• Exercise aim: Take the entries that follow and return exactly the lines from the one holding "Table 10. Descriptive" through the one holding "Figure 10. ( a", both included. Nothing else is needed.

• The records:
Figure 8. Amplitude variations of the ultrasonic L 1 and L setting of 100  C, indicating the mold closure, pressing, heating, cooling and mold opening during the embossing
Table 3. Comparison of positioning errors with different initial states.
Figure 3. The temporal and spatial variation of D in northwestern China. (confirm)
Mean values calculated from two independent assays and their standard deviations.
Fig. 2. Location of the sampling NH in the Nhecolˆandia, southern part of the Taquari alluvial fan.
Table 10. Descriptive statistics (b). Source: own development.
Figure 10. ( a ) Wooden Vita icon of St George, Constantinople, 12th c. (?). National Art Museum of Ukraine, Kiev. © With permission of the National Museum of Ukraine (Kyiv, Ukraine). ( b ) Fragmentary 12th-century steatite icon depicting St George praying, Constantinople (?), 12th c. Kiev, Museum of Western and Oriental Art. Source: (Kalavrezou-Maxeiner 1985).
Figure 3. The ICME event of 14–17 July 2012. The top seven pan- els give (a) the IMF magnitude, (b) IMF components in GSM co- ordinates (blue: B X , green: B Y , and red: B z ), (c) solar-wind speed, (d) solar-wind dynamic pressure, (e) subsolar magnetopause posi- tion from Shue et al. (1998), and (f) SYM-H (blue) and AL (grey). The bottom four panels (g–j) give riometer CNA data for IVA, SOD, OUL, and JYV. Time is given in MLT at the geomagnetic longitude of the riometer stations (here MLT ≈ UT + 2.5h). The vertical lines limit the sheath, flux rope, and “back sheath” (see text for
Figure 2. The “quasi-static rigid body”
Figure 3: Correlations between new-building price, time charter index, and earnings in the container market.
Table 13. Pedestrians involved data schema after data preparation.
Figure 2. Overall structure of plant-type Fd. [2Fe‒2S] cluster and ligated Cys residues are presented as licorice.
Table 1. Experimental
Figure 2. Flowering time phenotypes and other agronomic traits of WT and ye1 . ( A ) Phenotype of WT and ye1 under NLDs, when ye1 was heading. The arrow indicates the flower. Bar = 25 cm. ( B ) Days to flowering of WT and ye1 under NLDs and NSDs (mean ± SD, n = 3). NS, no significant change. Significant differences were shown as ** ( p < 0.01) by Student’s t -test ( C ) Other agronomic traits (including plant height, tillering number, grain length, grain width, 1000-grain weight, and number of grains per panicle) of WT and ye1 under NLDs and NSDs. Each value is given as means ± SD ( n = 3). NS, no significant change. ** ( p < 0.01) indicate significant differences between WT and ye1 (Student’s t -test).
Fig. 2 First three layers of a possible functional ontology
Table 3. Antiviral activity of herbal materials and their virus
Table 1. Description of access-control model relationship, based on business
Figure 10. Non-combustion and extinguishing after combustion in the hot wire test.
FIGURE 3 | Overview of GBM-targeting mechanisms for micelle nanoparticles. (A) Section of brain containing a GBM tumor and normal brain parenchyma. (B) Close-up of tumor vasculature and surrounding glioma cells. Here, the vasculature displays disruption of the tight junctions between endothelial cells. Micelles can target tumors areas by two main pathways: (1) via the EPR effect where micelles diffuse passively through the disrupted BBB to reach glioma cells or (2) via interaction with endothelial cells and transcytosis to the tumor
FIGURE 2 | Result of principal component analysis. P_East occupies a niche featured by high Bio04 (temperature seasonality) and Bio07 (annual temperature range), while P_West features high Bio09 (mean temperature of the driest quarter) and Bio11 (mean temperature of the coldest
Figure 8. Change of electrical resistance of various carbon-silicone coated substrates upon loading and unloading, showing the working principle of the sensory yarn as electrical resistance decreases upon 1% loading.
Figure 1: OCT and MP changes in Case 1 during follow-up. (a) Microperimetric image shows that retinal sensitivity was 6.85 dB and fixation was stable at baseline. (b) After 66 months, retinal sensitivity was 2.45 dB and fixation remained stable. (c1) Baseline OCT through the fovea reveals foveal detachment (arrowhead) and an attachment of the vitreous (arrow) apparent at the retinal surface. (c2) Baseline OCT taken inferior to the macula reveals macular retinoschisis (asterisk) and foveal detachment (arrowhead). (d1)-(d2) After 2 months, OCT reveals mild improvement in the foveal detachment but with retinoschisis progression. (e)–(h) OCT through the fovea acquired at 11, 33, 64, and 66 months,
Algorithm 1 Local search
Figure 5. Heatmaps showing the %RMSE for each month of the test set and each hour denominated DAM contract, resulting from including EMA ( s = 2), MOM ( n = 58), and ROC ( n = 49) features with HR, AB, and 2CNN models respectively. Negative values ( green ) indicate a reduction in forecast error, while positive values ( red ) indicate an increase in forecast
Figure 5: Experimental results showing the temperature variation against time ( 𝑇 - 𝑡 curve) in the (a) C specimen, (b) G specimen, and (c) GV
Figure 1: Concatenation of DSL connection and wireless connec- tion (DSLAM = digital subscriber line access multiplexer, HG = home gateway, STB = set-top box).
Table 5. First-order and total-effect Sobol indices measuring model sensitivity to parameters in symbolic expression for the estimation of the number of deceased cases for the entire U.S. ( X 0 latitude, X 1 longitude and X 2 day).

• Reply to the task:
Table 10. Descriptive statistics (b). Source: own development.
Figure 10. ( a ) Wooden Vita icon of St George, Constantinople, 12th c. (?). National Art Museum of Ukraine, Kiev. © With permission of the National Museum of Ukraine (Kyiv, Ukraine). ( b ) Fragmentary 12th-century steatite icon depicting St George praying, Constantinople (?), 12th c. Kiev, Museum of Western and Oriental Art. Source: (Kalavrezou-Maxeiner 1985).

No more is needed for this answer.